Sob a égide do bolsonarismo, é inegável a expansão de ameaças e constrangimentos às liberdades democráticas. Os militantes sociais são alvo de Intimidação judicial, de assassinatos políticos cujos autores recebem a mais impunidade, de ameaças de todo tipo, de agressões verbais e físicas e de cerceamento e perseguições em seu espaço de trabalho; e compartilham um justificado temor com as nuvens carregadas que anunciam o acirramento da tempestade. É inegável que nos sentimos ameaçados e amedrontados, ainda que isto nem sempre paralise nossa resistência – o que seria o pior dos cenários, permitindo a consolidação do fechamento político em curso.
Qual é a natureza deste processo que vivemos? Trata-se de um processo de fascistização? Da retomada dos mecanismos característicos do terrorismo de Estado? Ou de uma nova forma de fechamento político, nos moldes do que Felipe Demier propõe interpretar como instituição de uma “democracia blindada”? (1) Nossa hipótese aqui, de forma bastante introdutória e com a finalidade de instigar o debate, é que se trata de uma combinação de elementos característicos de cada um destes processos.
Fascismo
Não há espaço para uma definição minuciosa sobre o fascismo neste texto.(2) Basta nos aqui registrar três elementos centrais: 1) um núcleo ideológico reacionário (anticomunismo, ultranacionalismo, antipolítica, militarismo, armamentismo, culto da violência, mitificação do Líder, misoginia, criação sistemática de inimigos, disseminação do ódio aos direitos humanos); 2) uma base social recrutada sobretudo na pequena burguesia (urbana e rural) e nos diversos setores constituintes das classes médias;(3) 3) a mobilização destes adeptos no sentido da constituição de uma tropa de choque. Este último elemento é decisivo, pois distingue o fascismo de outros movimentos reacionários que preconizam a manutenção da ordem essencialmente pela desmobilização de seus adversários sem a necessidade de constituição de tropas de choque.
É importante ainda distinguir três diferentes dimensões: a ideologia, o movimento e o regime.
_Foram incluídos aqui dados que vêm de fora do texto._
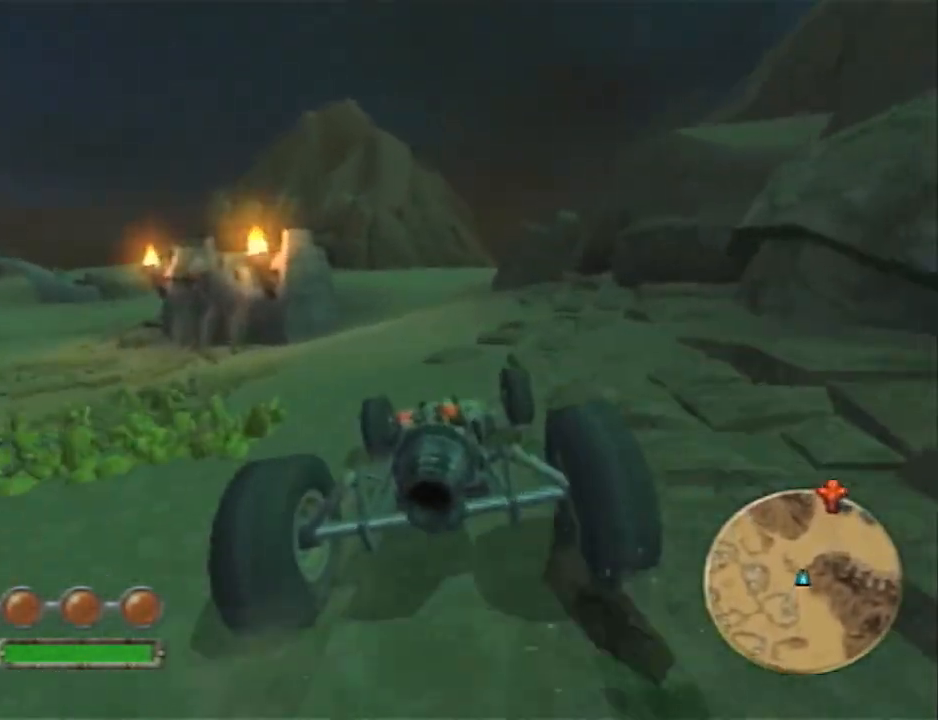
{"buttons": ["CROSS", "L1"], "left_stick": "center", "right_stick": "center", "events": []}
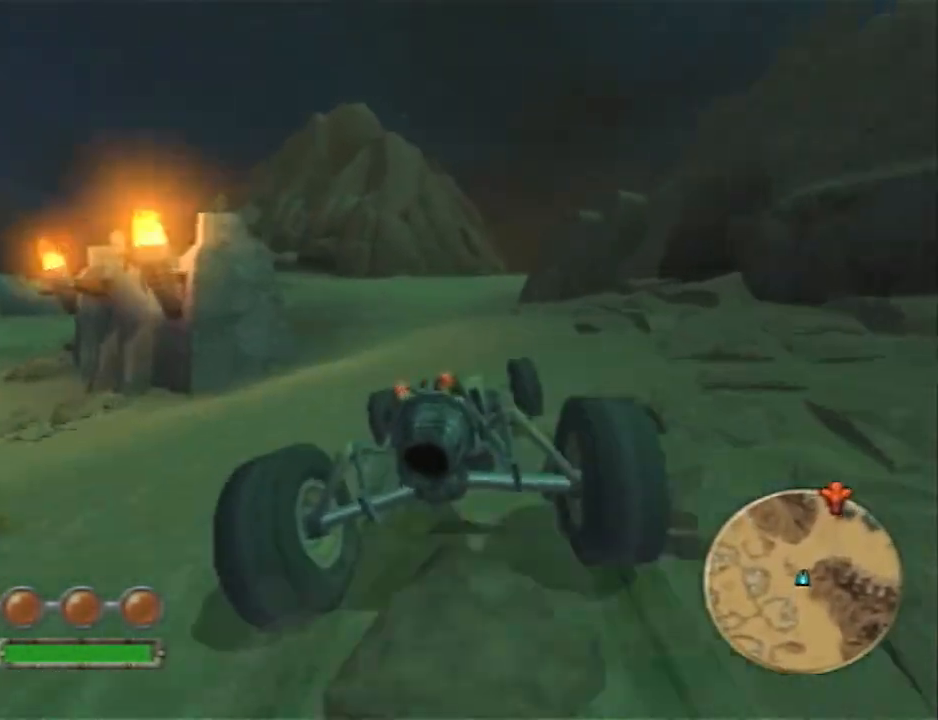
{"buttons": ["CROSS", "L1"], "left_stick": "center", "right_stick": "center", "events": []}
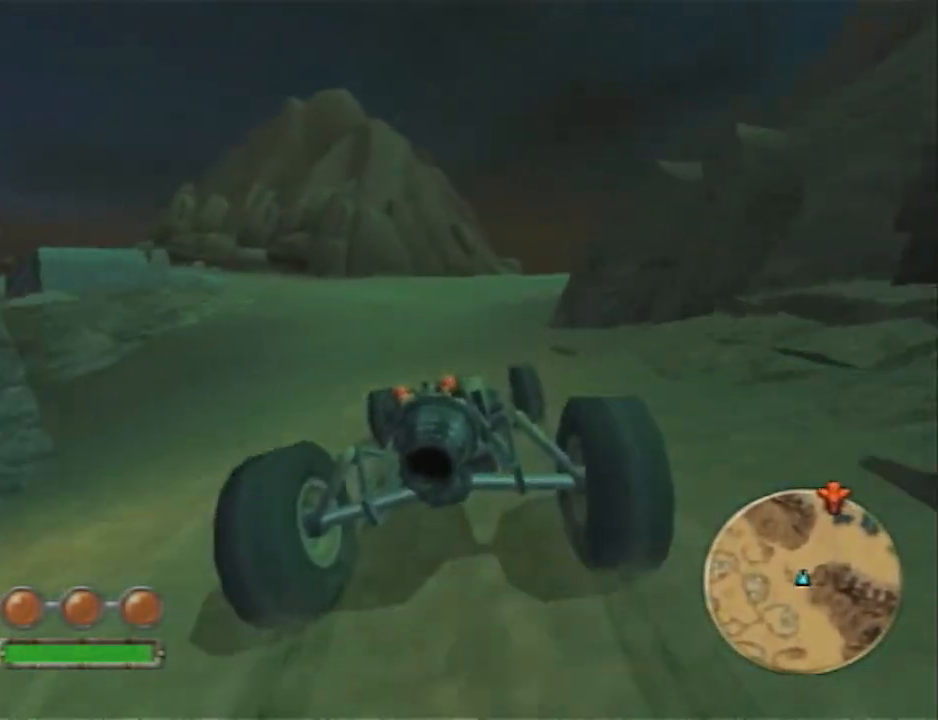
{"buttons": ["CROSS", "L1"], "left_stick": "right", "right_stick": "center", "events": [[117, "left_stick", "right"], [300, "left_stick", "center"], [500, "left_stick", "right"]]}
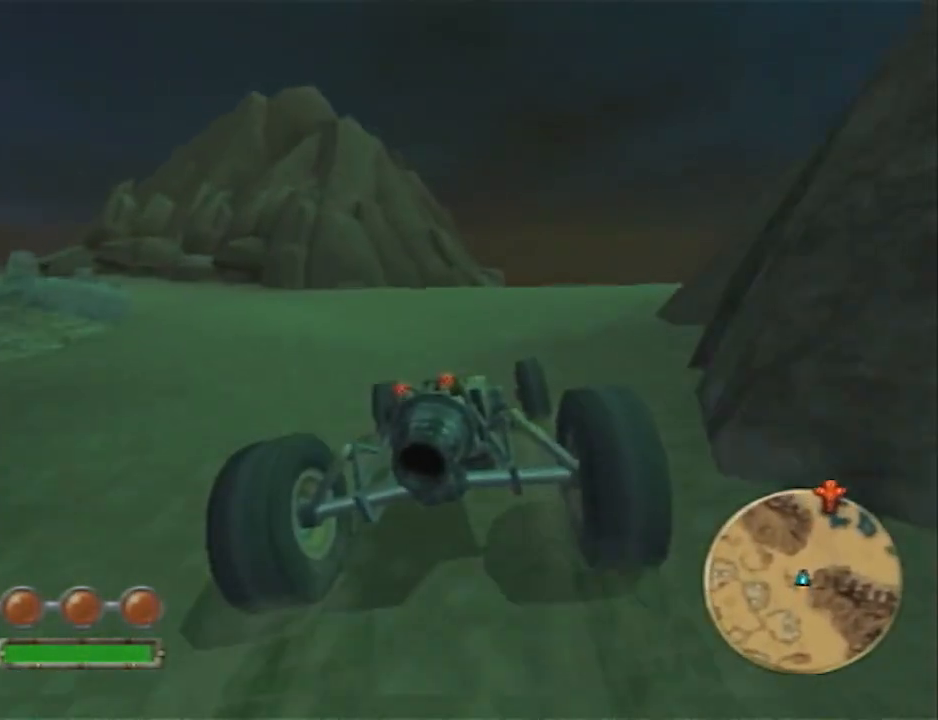
{"buttons": ["CROSS", "L1"], "left_stick": "center", "right_stick": "center", "events": [[117, "left_stick", "center"]]}
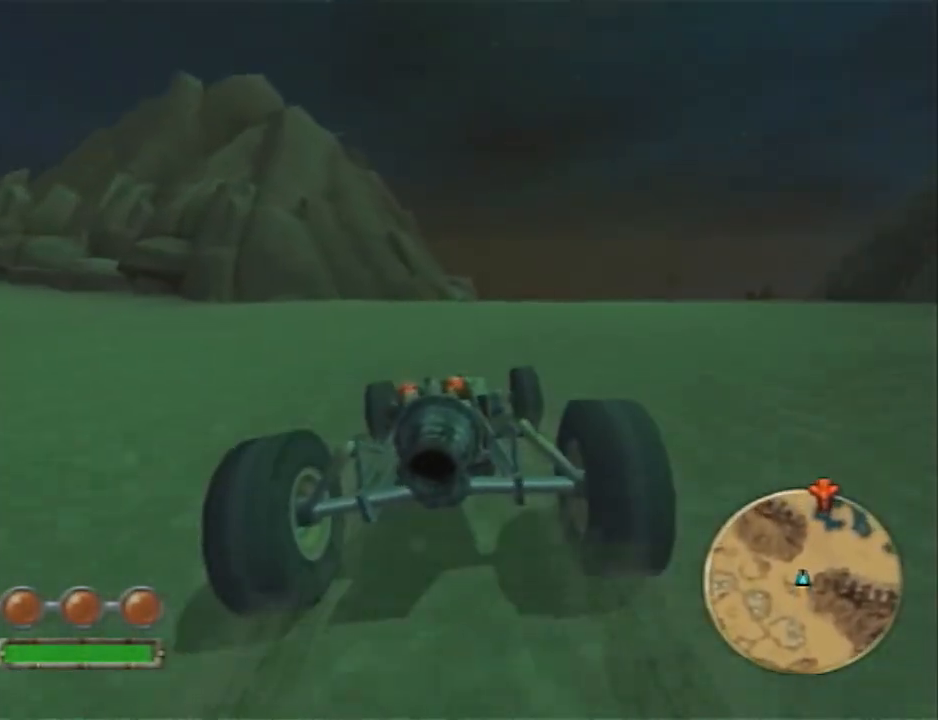
{"buttons": ["CROSS", "L1"], "left_stick": "center", "right_stick": "center", "events": [[67, "left_stick", "right"], [150, "left_stick", "center"], [433, "left_stick", "right"], [500, "left_stick", "center"]]}
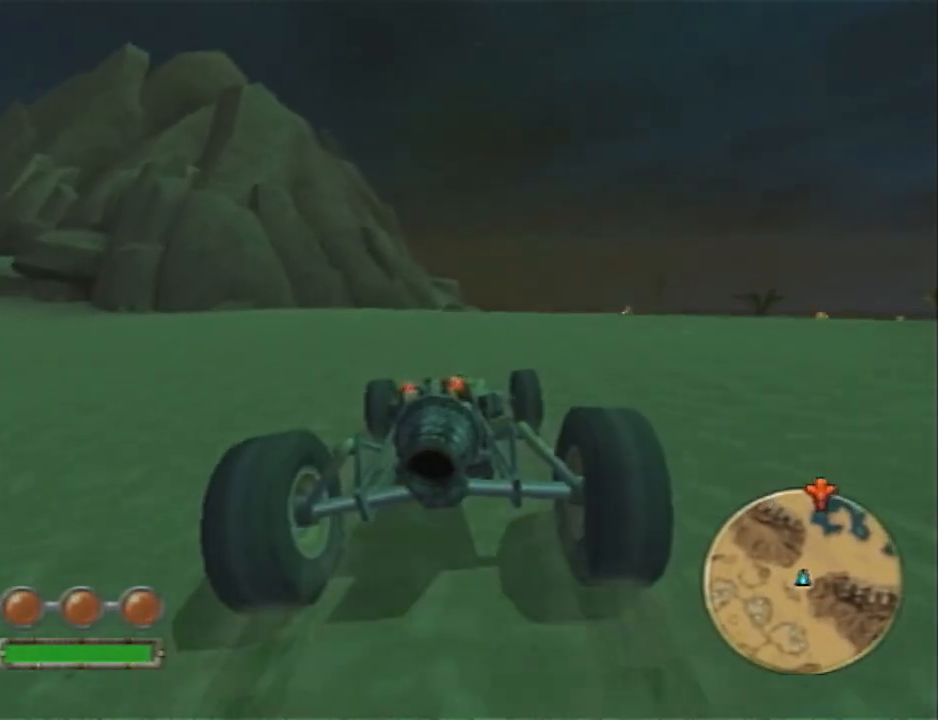
{"buttons": ["CROSS", "L1"], "left_stick": "right", "right_stick": "center", "events": [[433, "left_stick", "right"]]}
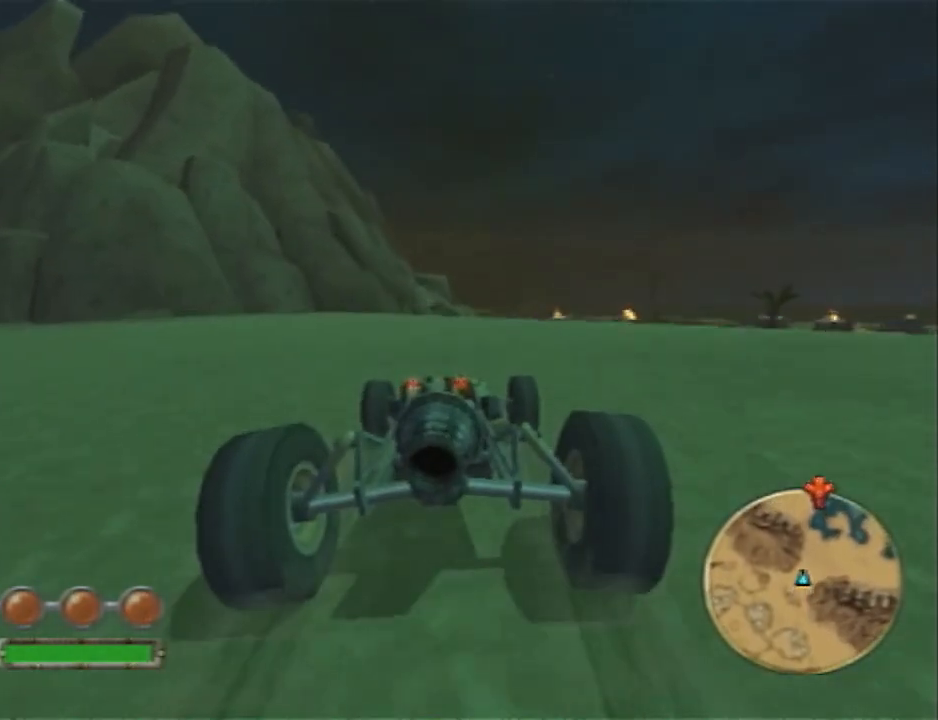
{"buttons": ["CROSS", "L1"], "left_stick": "right", "right_stick": "center", "events": [[33, "left_stick", "center"], [500, "left_stick", "right"]]}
Exemplificando, no caso brasileiro atual podemos entender que em termos de concepção ideológica Jair Bolsonaro pode facilmente ser qualificado como fascista, ainda que o bolsonarismo não se constitua integralmente como uma tropa de choque consolidada e que claramente não estejamos sob um regime fascista. Ainda assim, isto não permite descartar, quanto ao regime hoje vigente, a existência de uma ameaça fascistizante, sobretudo quando lembramos que a imposição de um regime fascista é processual e que se inicia com a proliferação das agressões à esquerda e aos militantes sociais antes mesmo da tomada do governo e que prossegue por certo período depois disto. No caso italiano, já no início de 1921, proliferavam atentados, agressões e crimes cometidos pelas milícias fascistas contra comunistas, sindicalistas, operários e camponeses. Mussolini é chamado ao governo no final de 1922, mas isto não implicou de imediato a consolidação de um regime fascista. Apesar da ascensão de agressões e da articulação entre ataques promovidos pelas milícias com a repressão instituída desde o Estado, mantinham-se certas margens de liberdade de forma que em 1924 ocorreram eleições parlamentares com a participação do Partido Comunista Italiano (na qual Gramsci foi eleito deputado). Foi entre o assassinato do deputado socialista Giacomo Matteoti (maio de 1924) e instrumentalização política do atentado sofrido por Mussolini em abril de 1926, que o regime fascista se consolidou, com a proibição completa de todas as organizações de oposição, dos comunistas aos liberais.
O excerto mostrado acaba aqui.